== YOUR TASK ==
Copy every line of text in the listing below without changing anything, and omit the pictures.

[INFORMATION SHOWN]

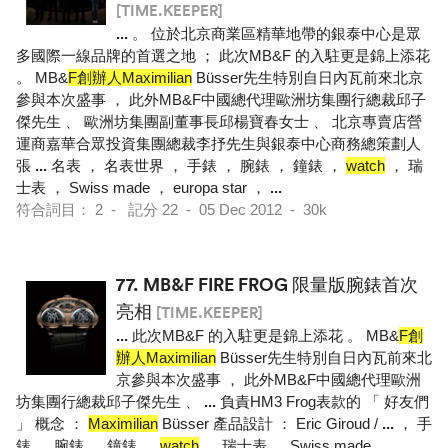
[TIME.KEEPER]
...
。 位於北京商業區精華地帶的銀泰中心是眾
多國際一線品牌的首選之地 ； 此次MB&F 的入駐更是錦上添花
。 MB&
F創辦人Maximilian
Büsser先生特別自日內瓦前來北京
參與本次盛事 ， 此外MB&F中國總代理歐洲坊集團行總裁邱子
傑先生 、 歐洲坊集團副董事長邱楊寶春女士 、 北京專賣店營
運商嘉華合眾投資集團總裁李抒先生與銀泰中心商務總策劃人
張
...
名表 ， 名表世界 ， 手錶 ， 腕錶 ， 鐘錶 ，
watch
， 瑞
士表 ， Swiss made ， europa star ，
...
符合詞目： 2 - 記分 22 - 05 Dec 2012 - 30k
77.
MB&F FIRE FROG 限量版腕錶首次
亮相
[TIME.KEEPER]
...
此次MB&F 的入駐更是錦上添花 。 MB&
F創
辦人Maximilian
Büsser先生特別自日內瓦前來北
京參與本次盛事 ， 此外MB&F中國總代理歐洲
坊集團行總裁邱子傑先生 、
...
負責HM3 Frog表款的 「 好友們
」 概念 ：
Maximilian
Büsser 產品設計 ： Eric Giroud /
...
， 手
錶 ， 腕錶 ， 鐘錶 ，
watch
， 瑞士表 ， Swiss made ，
...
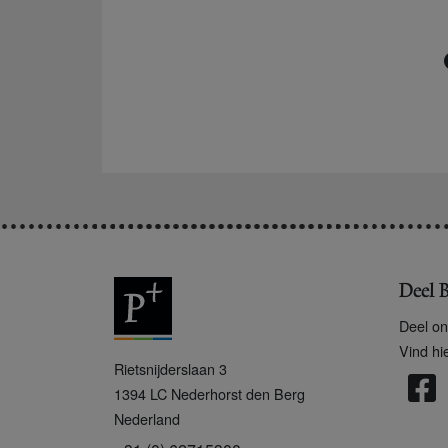
Deel B
Deel on
Vind hi
P
Rietsnijderslaan 3
+
1394 LC
Nederhorst den Berg
Nederland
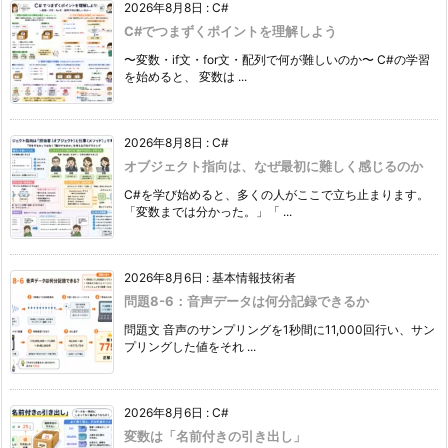
2026年8月8日
:
C#
C#でつまずくポイントを理解しよう
〜変数・if文・for文・配列で何が難しいのか〜 C#の学習
を始めると、 変数は ...
2026年8月8日
:
C#
オブジェクト指向は、なぜ最初に難しく感じるのか
C#を学び始めると、多くの人がここで立ち止まります。
「変数までは分かった。」「 ...
2026年8月6日
:
基本情報技術者
問題8-6：音声データは何分記録できるか
問題文 音声のサンプリングを1秒間に11,000回行い、サン
プリングした値をそれ ...
2026年8月6日
:
C#
変数は「名前付きの引き出し」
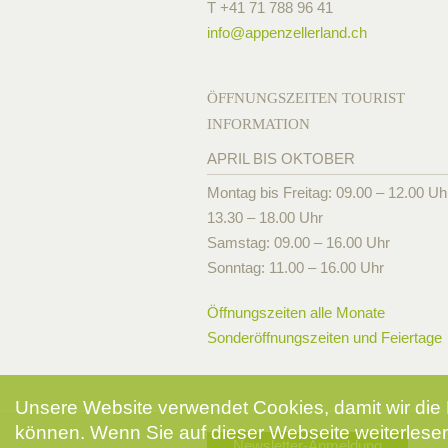
T +41 71 788 96 41
info@
appenzellerland.ch
ÖFFNUNGSZEITEN TOURIST
INFORMATION
APRIL BIS OKTOBER
Montag bis Freitag: 09.00 – 12.00 Uh
13.30 – 18.00 Uhr
Samstag: 09.00 – 16.00 Uhr
Sonntag: 11.00 – 16.00 Uhr
Öffnungszeiten alle Monate
Sonderöffnungszeiten und Feiertage
Unsere Website verwendet Cookies, damit wir die 
können. Wenn Sie auf dieser Webseite weiterlesen
Newsletter-Anmeldung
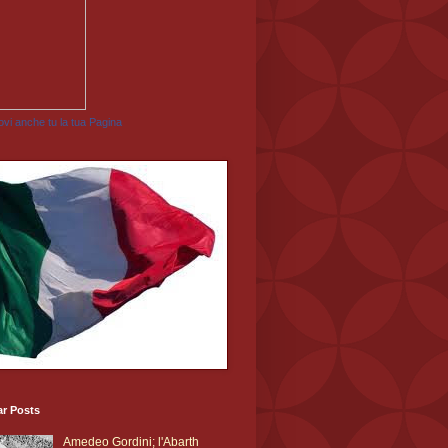
vi anche tu la tua Pagina
ar Posts
Amedeo Gordini; l'Abarth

[/INFORMATION SHOWN]

== SOLUTION FOR THIS PROBLEM ==
[TIME.KEEPER]
...
。 位於北京商業區精華地帶的銀泰中心是眾
多國際一線品牌的首選之地 ； 此次MB&F 的入駐更是錦上添花
。 MB&
F創辦人Maximilian
Büsser先生特別自日內瓦前來北京
參與本次盛事 ， 此外MB&F中國總代理歐洲坊集團行總裁邱子
傑先生 、 歐洲坊集團副董事長邱楊寶春女士 、 北京專賣店營
運商嘉華合眾投資集團總裁李抒先生與銀泰中心商務總策劃人
張
...
名表 ， 名表世界 ， 手錶 ， 腕錶 ， 鐘錶 ，
watch
， 瑞
士表 ， Swiss made ， europa star ，
...
符合詞目： 2 - 記分 22 - 05 Dec 2012 - 30k
77.
MB&F FIRE FROG 限量版腕錶首次
亮相
[TIME.KEEPER]
...
此次MB&F 的入駐更是錦上添花 。 MB&
F創
辦人Maximilian
Büsser先生特別自日內瓦前來北
京參與本次盛事 ， 此外MB&F中國總代理歐洲
坊集團行總裁邱子傑先生 、
...
負責HM3 Frog表款的 「 好友們
」 概念 ：
Maximilian
Büsser 產品設計 ： Eric Giroud /
...
， 手
錶 ， 腕錶 ， 鐘錶 ，
watch
， 瑞士表 ， Swiss made ，
...
Deel B
Deel on
Vind hi
P
Rietsnijderslaan 3
+
1394 LC
Nederhorst den Berg
Nederland
2026年8月8日
:
C#
C#でつまずくポイントを理解しよう
〜変数・if文・for文・配列で何が難しいのか〜 C#の学習
を始めると、 変数は ...
2026年8月8日
:
C#
オブジェクト指向は、なぜ最初に難しく感じるのか
C#を学び始めると、多くの人がここで立ち止まります。
「変数までは分かった。」「 ...
2026年8月6日
:
基本情報技術者
問題8-6：音声データは何分記録できるか
問題文 音声のサンプリングを1秒間に11,000回行い、サン
プリングした値をそれ ...
2026年8月6日
:
C#
変数は「名前付きの引き出し」
T +41 71 788 96 41
info@
appenzellerland.ch
ÖFFNUNGSZEITEN TOURIST
INFORMATION
APRIL BIS OKTOBER
Montag bis Freitag: 09.00 – 12.00 Uh
13.30 – 18.00 Uhr
Samstag: 09.00 – 16.00 Uhr
Sonntag: 11.00 – 16.00 Uhr
Öffnungszeiten alle Monate
Sonderöffnungszeiten und Feiertage
Unsere Website verwendet Cookies, damit wir die 
können. Wenn Sie auf dieser Webseite weiterlesen
Newsletter-Anmeldung
vi anche tu la tua Pagina
ar Posts
Amedeo Gordini; l'Abarth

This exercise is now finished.